The U.S. dollar’s strength reflects the Federal Reserve’s relative hawkishness. The dollar is up about 30% against the yen and recently crossed “parity” with the euro for the first time in twenty years, meaning one dollar became more valuable than one euro. Arguably, parity is merely a psychological concept. The euro going from $1.01 to $0.99 is not intrinsically different from going from $1.07 to $1.05. Psychology has meaning though, and it may not be a coincidence that the ECB was finally motivated to start raising rates after its currency crossed a key psychological threshold.

Speaking of Europe, boycotts of Russian energy are causing alarming spikes in fuel and electricity prices. As cold weather approaches, it will become more difficult to balance rising demand against scarce supplies. The solution looks like a combination of maximizing liquified natural gas imports, increasing nuclear power generation, and reducing industrial electricity demand, meaning a possibly severe recession. This delicate position leaves Europe very fragile. The optimistic view is that energy policy should adapt with time, and until it does, Europe can probably fall back on the slightly humiliating option to bargain with Russia to restore its gas supply.

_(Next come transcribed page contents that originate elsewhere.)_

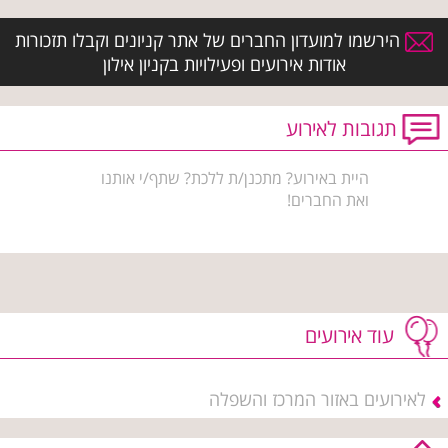
הירשמו למועדון החברים של אתר קניונים וקבלו תזכורות
אודות אירועים ופעילויות בקניון אילון
תגובות לאירוע
היית באירוע? מתכנן/ת ללכת? שתף/י אותנו
ואת החברים!
עוד אירועים
לאירועים באזור המרכז והשפלה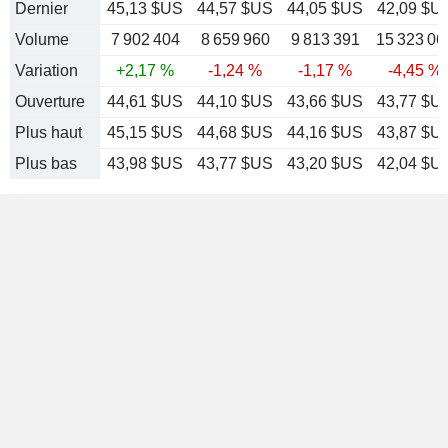
Dernier
45,13 $US
44,57 $US
44,05 $US
42,09 $U
Volume
7 902 404
8 659 960
9 813 391
15 323 06
Variation
+2,17 %
-1,24 %
-1,17 %
-4,45 %
Ouverture
44,61 $US
44,10 $US
43,66 $US
43,77 $U
Plus haut
45,15 $US
44,68 $US
44,16 $US
43,87 $U
Plus bas
43,98 $US
43,77 $US
43,20 $US
42,04 $U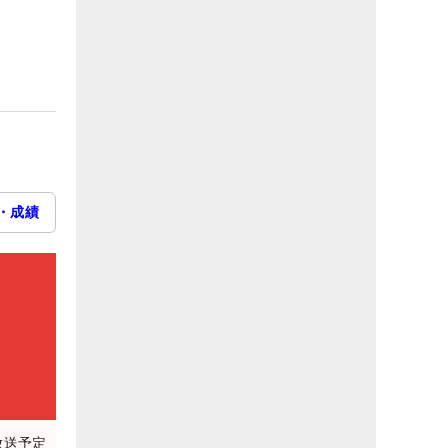
・成績
放送予定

The U.S. is relatively lucky that its primary economic concern right now is simply balancing the risk of inflation against the risk of recession. A little of either, or a little of both, should not be cause for grave concern. Most other major economies seem destined for both, to the point where “contagion” becomes a salient risk for the U.S.—that is, the risk that international weakness spills over. Again, however, the good news is that when you are worried about contagion, that means the center of weakness is somewhere else.

It is a good time to remember that stocks are real assets, backed by the value of the business operations they represent. Fundamentally, it does not matter what currency those businesses keep their accounts in. Inflation harms stock returns through the secondary pathway of higher rates. Bonds offer no inflation protection. As always, we preach the merits of growing, high-quality companies. When you build a portfolio around equity in solid businesses, at least you know where you stand, whatever central banks are up to.